About this task: Within the entries below, every line containing "scroll" is to be copied.

Recorded information START

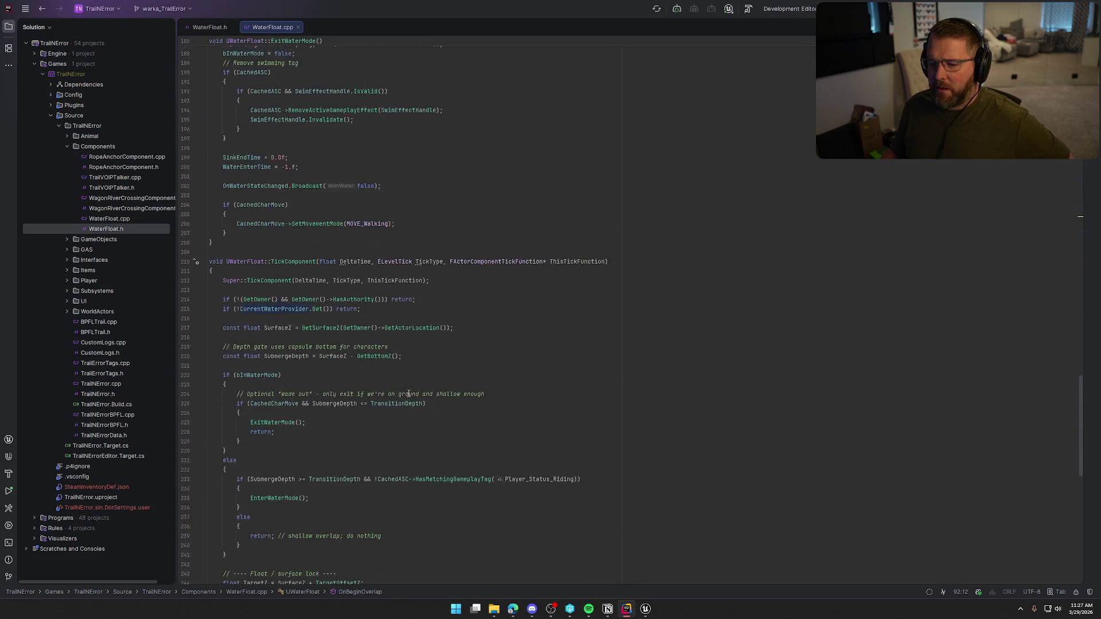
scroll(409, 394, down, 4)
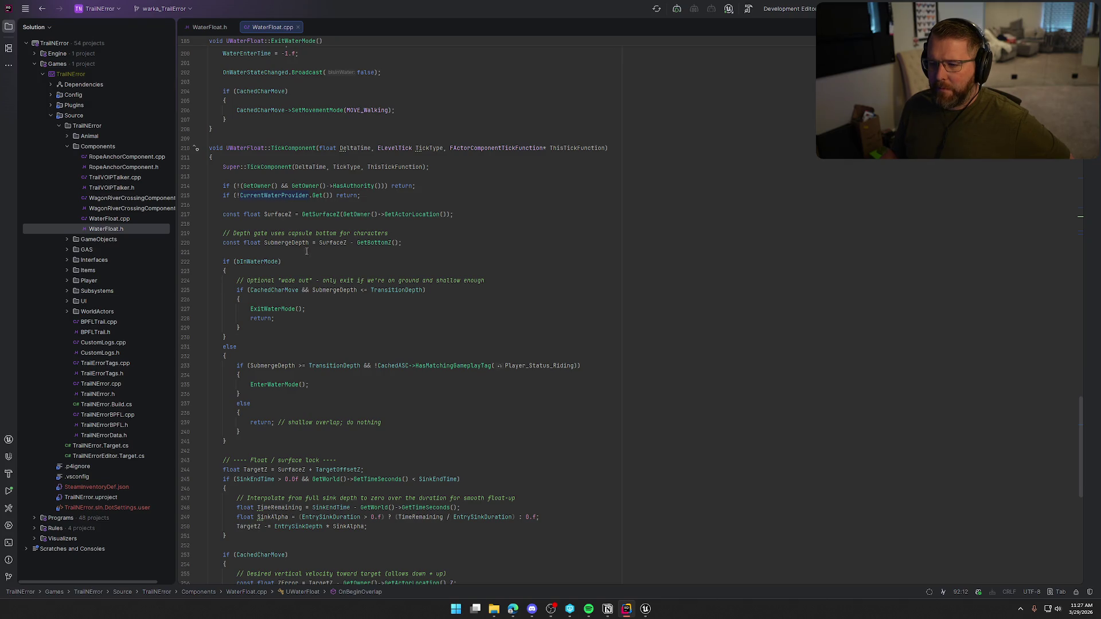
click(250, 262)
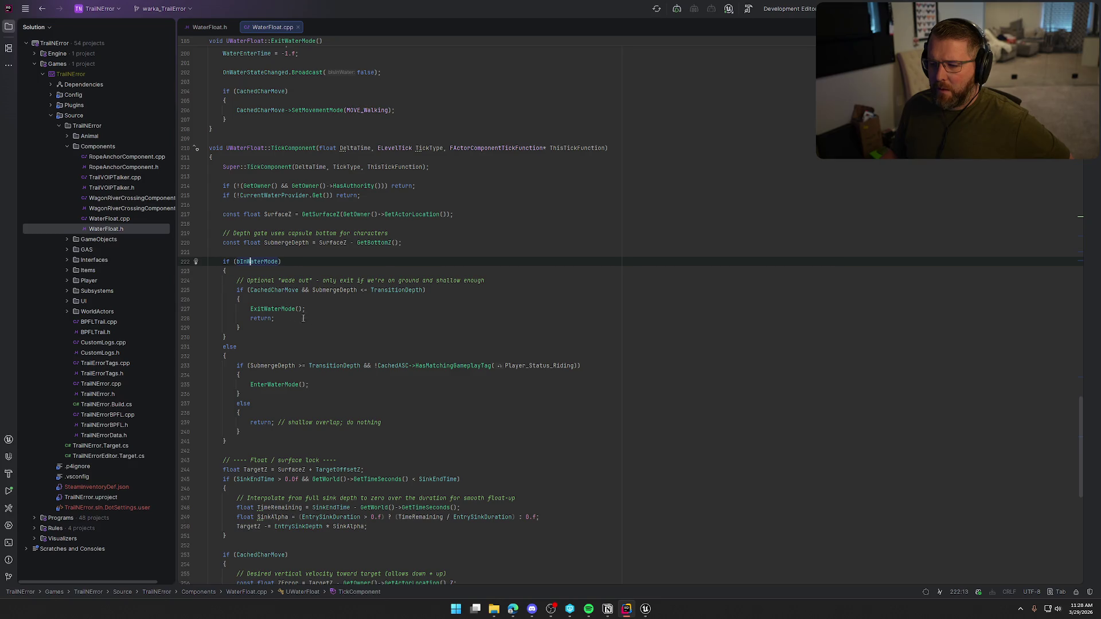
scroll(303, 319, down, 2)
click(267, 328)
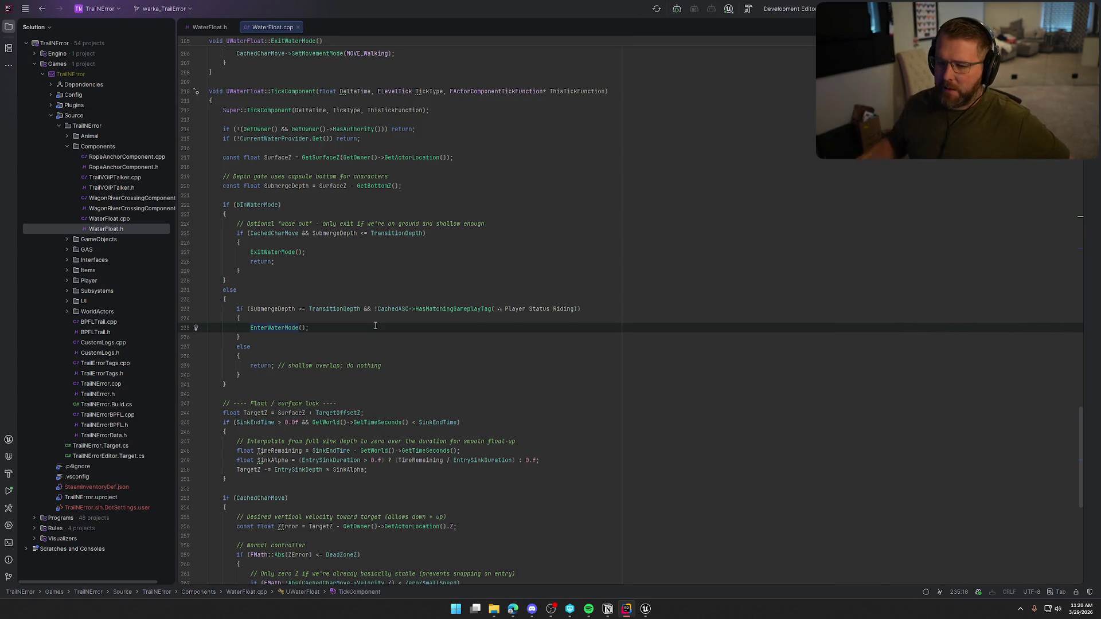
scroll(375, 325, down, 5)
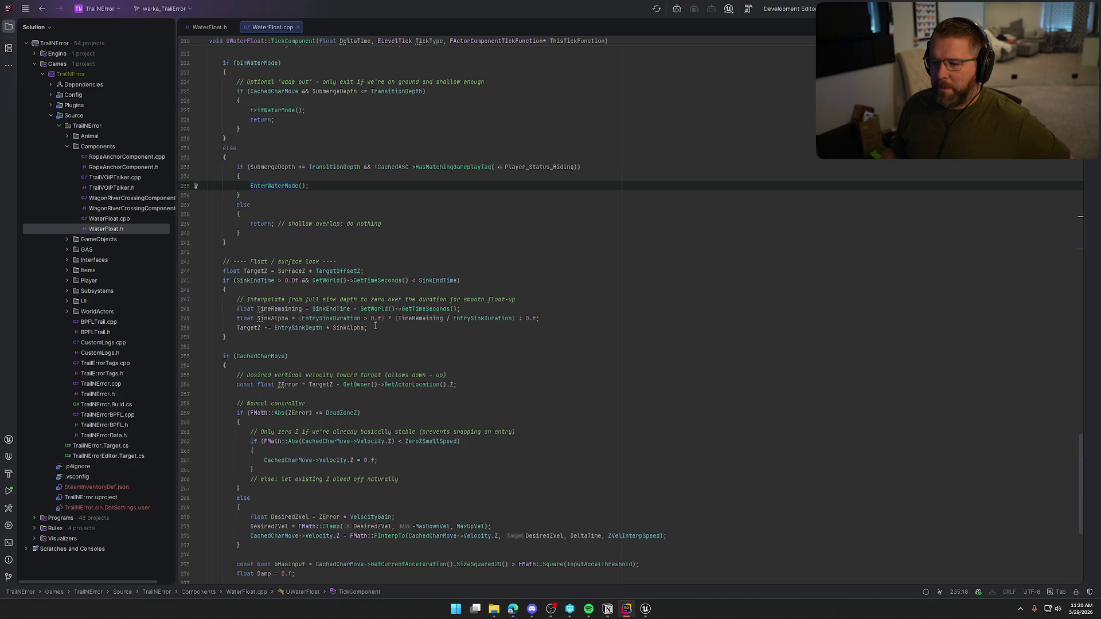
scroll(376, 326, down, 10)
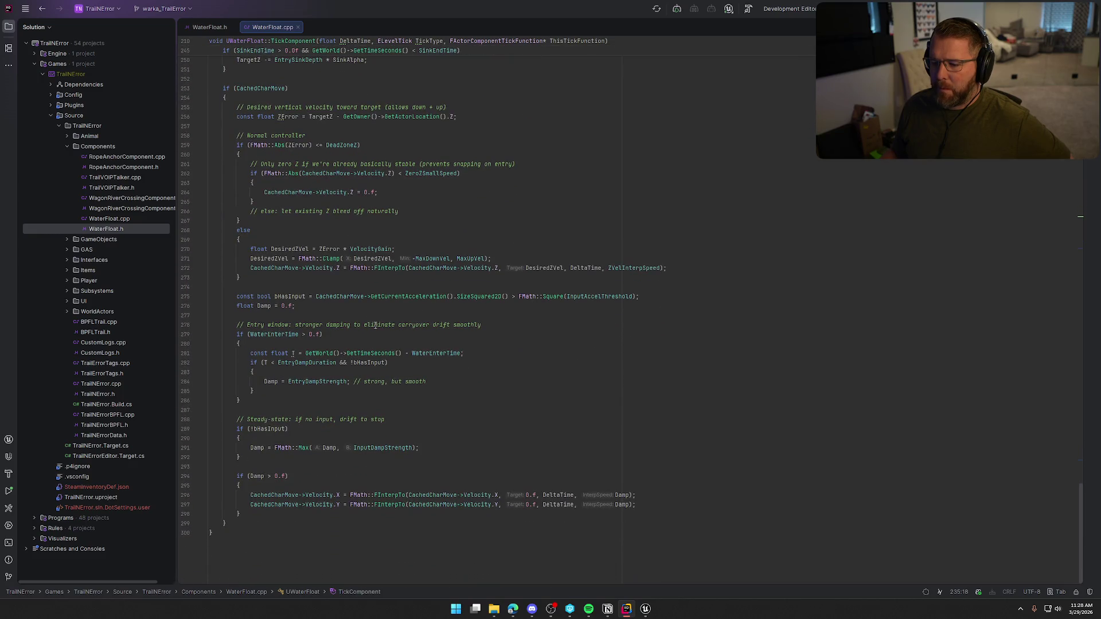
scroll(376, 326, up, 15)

Recorded information END
Recorded information START

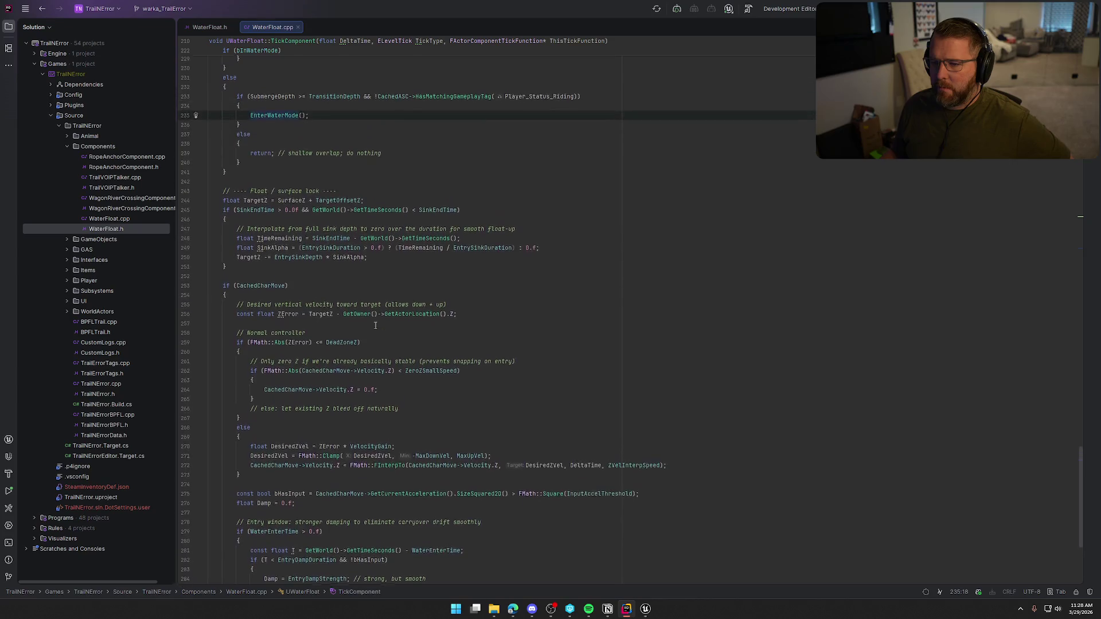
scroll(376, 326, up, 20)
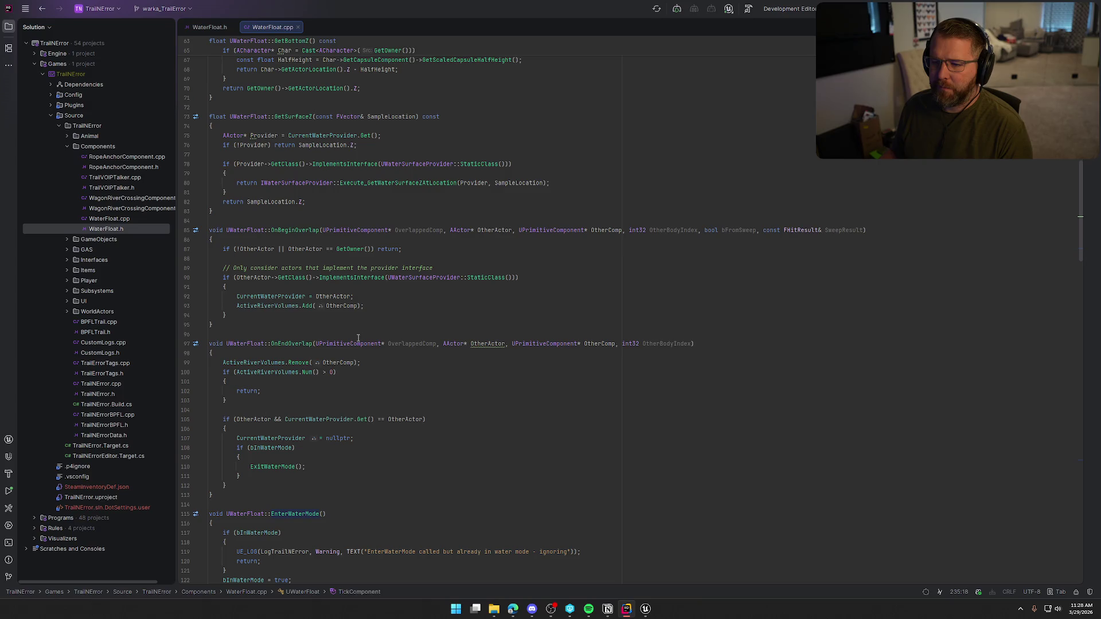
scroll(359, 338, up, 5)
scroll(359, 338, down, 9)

Recorded information END

Completed exercise:
scroll(409, 394, down, 4)
scroll(303, 319, down, 2)
scroll(375, 325, down, 5)
scroll(376, 326, down, 10)
scroll(376, 326, up, 15)
scroll(376, 326, up, 20)
scroll(359, 338, up, 5)
scroll(359, 338, down, 9)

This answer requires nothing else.